The Palestine Institute for Biodiversity and Sustainability (PIBS) houses a national Biodiversity Center in the Mar Andreas Building, which serves to provide scientists and researchers with the resources needed to research the biodiversity and environment of Palestine. The center was cofunded by grants from the European Unioin Peacebuilding Initiative and the Royal Society. Explore our facilities and research outputs.

We offer resources such as laboratory spaces, materials and tools, equipment, literature, and various databases. The Biodiversity Center includes the following units:

  1. Molecular Lab

  2. Cytogenetic Lab

  3. Animal Taxonomy Lab

  4. Herbarium Lab

  5. Medical Zoology Lab

These laboratories are often occupied by researchers, interns, or undergraduate/master students seeking to work on their thesis projects. Visit our Volunteer or Internship pages to learn more about opportunities at this center.

We are also creating a medical zoology unit and a medical entomological unit that serves the needs of the Palestinian population to study scorpion stings and animal bites. This unit is created via a project funded by the Ministry of Education and Higher Education to Bethlehem University. The new unit will research areas directly relevant to the health of human beings in Palestine, including animals that act as vectors of human or livestock disease.

Through this center, we hope to increase knowledge and awareness about the environment we live in, in hopes of encouraging people to respect and appreciate the beauty and diversity of Palestine.

An explorer grant from National Geographic is allowing researchers at the Palestine Museum of Natural History at Bethlehem University to collect unique data on mammals in a World Heritage Site.
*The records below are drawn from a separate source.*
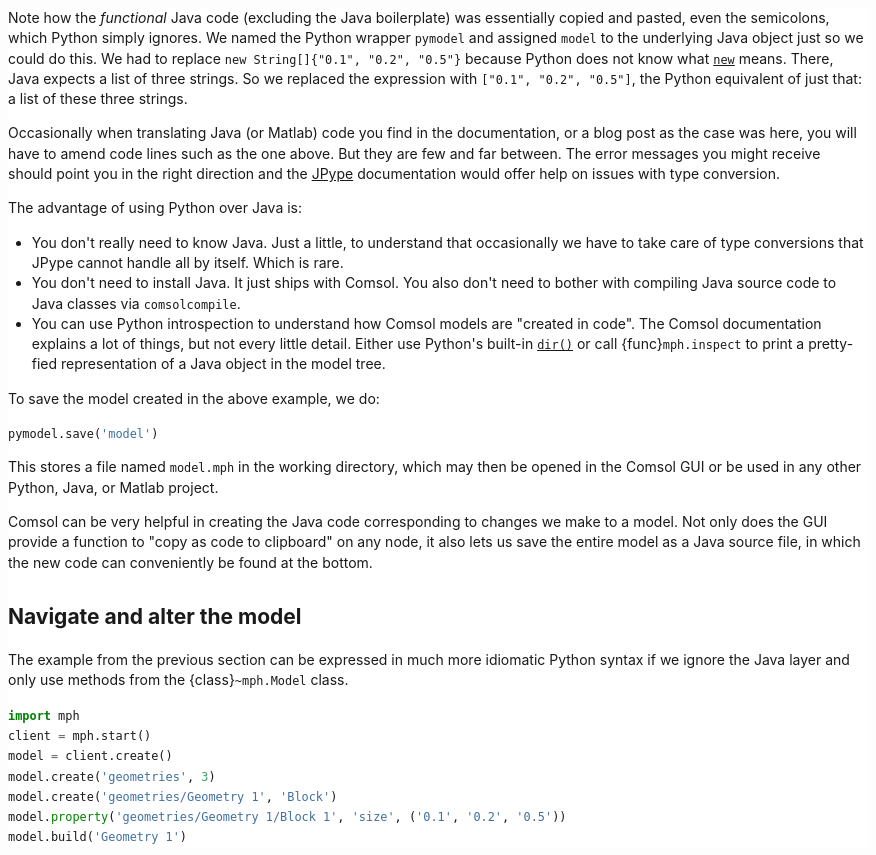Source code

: Note how the *functional* Java code (excluding the Java boilerplate)
was essentially copied and pasted, even the semicolons, which Python
simply ignores. We named the Python wrapper `pymodel` and assigned
`model` to the underlying Java object just so we could do this. We had
to replace `new String[]{"0.1", "0.2", "0.5"}` because Python does not
know what [`new`] means. There, Java expects a list of three strings.
So we replaced the expression with `["0.1", "0.2", "0.5"]`, the Python
equivalent of just that: a list of these three strings.

Occasionally when translating Java (or Matlab) code you find in the
documentation, or a blog post as the case was here, you will have to
amend code lines such as the one above. But they are few and far between.
The error messages you might receive should point you in the right
direction and the [JPype] documentation would offer help on issues with
type conversion.

The advantage of using Python over Java is:
* You don't really need to know Java. Just a little, to understand that
  occasionally we have to take care of type conversions that JPype
  cannot handle all by itself. Which is rare.
* You don't need to install Java. It just ships with Comsol. You also
  don't need to bother with compiling Java source code to Java classes
  via `comsolcompile`.
* You can use Python introspection to understand how Comsol models
  are "created in code". The Comsol documentation explains a lot of
  things, but not every little detail. Either use Python's built-in
  [`dir()`](python:dir) or call {func}`mph.inspect` to print a
  pretty-fied representation of a Java object in the model tree.

To save the model created in the above example, we do:
```python
pymodel.save('model')
```

This stores a file named `model.mph` in the working directory, which
may then be opened in the Comsol GUI or be used in any other Python,
Java, or Matlab project.

Comsol can be very helpful in creating the Java code corresponding to
changes we make to a model. Not only does the GUI provide a function to
"copy as code to clipboard" on any node, it also lets us save the entire
model as a Java source file, in which the new code can conveniently be
found at the bottom.


## Navigate and alter the model

The example from the previous section can be expressed in much more
idiomatic Python syntax if we ignore the Java layer and only use
methods from the {class}`~mph.Model` class.
```python
import mph
client = mph.start()
model = client.create()
model.create('geometries', 3)
model.create('geometries/Geometry 1', 'Block')
model.property('geometries/Geometry 1/Block 1', 'size', ('0.1', '0.2', '0.5'))
model.build('Geometry 1')
```


[`capacitor.mph`]:       https://github.com/MPh-py/MPh/blob/main/demos/capacitor.mph
[`compact_models.py`]:   https://github.com/MPh-py/MPh/blob/main/demos/compact_models.py
[`worker_pool.py`]:      https://github.com/MPh-py/MPh/blob/main/demos/worker_pool.py
[`create_capacitor.py`]: https://github.com/MPh-py/MPh/blob/main/demos/create_capacitor.py
[genetic algorithm]:      https://en.wikipedia.org/wiki/Genetic_algorithm
[differential evolution]: https://stackoverflow.com/questions/65387767/differential-evolution-in-parallel-in-python
[Comsol API]:  https://comsol.com/documentation/COMSOL_ProgrammingReferenceManual.pdf
[`ModelUtil`]: https://doc.comsol.com/6.0/doc/com.comsol.help.comsol/api/com/comsol/model/util/ModelUtil.html
[`model`]:     https://doc.comsol.com/6.0/doc/com.comsol.help.comsol/api/com/comsol/model/Model.html
[intro]:       https://www.comsol.com/documentation/IntroductionToCOMSOLMultiphysics.pdf
[busbar]:      https://www.comsol.com/model/electrical-heating-in-a-busbar-10206
[blog]:        https://www.comsol.com/blogs/automate-modeling-tasks-comsol-api-use-java
[JPype]: https://jpype.readthedocs.io
[`new`]: https://www.javatpoint.com/new-keyword-in-java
Al-Makhrour Valley in South Jerusalem hills of Palestine was globally recognized for its unique topography and ancient agricultural practices including water-distribution systems and stone terraces in use for thousands of years. A project funded by National Geographic and with additional support from the Darwin Initiative seeks to study the unique fauna and flora and ensure sustainability of both human and other living communities in this spectacular valley. For example, using an echolocation device, we surveyed the bat fauna of the valley and already recorded ten known and two unknown species (representing one fruit bat and 11 insectivorous bats). Of the ten identified species so far, some are rather rare (e.g. Taphozous perfratus) or recorded for the first time (Pipistrellus pipistrellus) in the occupied Palestinian territories.
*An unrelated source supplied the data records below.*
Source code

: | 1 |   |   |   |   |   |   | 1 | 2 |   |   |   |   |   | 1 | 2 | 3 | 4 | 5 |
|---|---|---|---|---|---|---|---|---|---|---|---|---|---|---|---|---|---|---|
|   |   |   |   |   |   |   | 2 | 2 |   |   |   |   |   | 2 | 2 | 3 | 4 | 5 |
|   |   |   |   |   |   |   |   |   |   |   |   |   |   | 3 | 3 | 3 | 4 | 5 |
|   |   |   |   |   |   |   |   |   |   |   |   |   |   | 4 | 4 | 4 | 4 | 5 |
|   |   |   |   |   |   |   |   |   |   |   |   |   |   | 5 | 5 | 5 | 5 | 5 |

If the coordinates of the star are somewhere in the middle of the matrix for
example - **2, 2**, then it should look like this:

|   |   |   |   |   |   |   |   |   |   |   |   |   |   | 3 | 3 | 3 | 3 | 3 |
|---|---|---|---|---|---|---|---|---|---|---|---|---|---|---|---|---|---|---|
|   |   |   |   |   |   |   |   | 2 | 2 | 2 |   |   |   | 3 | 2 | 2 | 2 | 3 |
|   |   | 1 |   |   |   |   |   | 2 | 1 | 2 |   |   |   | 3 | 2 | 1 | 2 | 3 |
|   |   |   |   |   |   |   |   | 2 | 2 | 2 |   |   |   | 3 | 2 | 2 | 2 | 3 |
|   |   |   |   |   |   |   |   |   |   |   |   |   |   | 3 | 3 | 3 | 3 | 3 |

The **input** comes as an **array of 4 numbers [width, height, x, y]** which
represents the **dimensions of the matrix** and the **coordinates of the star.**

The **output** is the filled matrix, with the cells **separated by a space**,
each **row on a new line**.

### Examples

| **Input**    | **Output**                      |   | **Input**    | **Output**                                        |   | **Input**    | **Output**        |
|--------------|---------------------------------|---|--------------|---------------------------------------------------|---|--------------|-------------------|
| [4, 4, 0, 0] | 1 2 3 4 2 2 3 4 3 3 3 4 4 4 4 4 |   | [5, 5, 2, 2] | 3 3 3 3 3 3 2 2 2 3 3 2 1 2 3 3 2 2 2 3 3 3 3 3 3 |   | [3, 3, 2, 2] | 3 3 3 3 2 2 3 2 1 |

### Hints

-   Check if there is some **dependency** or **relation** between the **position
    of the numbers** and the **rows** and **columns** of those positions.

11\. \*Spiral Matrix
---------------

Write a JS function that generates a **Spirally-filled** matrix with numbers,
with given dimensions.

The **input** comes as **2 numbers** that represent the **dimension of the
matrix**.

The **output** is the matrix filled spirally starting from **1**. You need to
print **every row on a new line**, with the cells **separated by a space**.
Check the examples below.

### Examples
We also used camera traps and recorded larger mammals including gazelles, hyenas, foxes, jackals, hyrax, and wild cats. The data being collected by our team of researchers in this very special valley will be analyzed and used in education campaigns for the local Palestinian communities bordering the valley as we also stimulate local economy through plans for ecotourism and maintenance of traditional agricultural practices.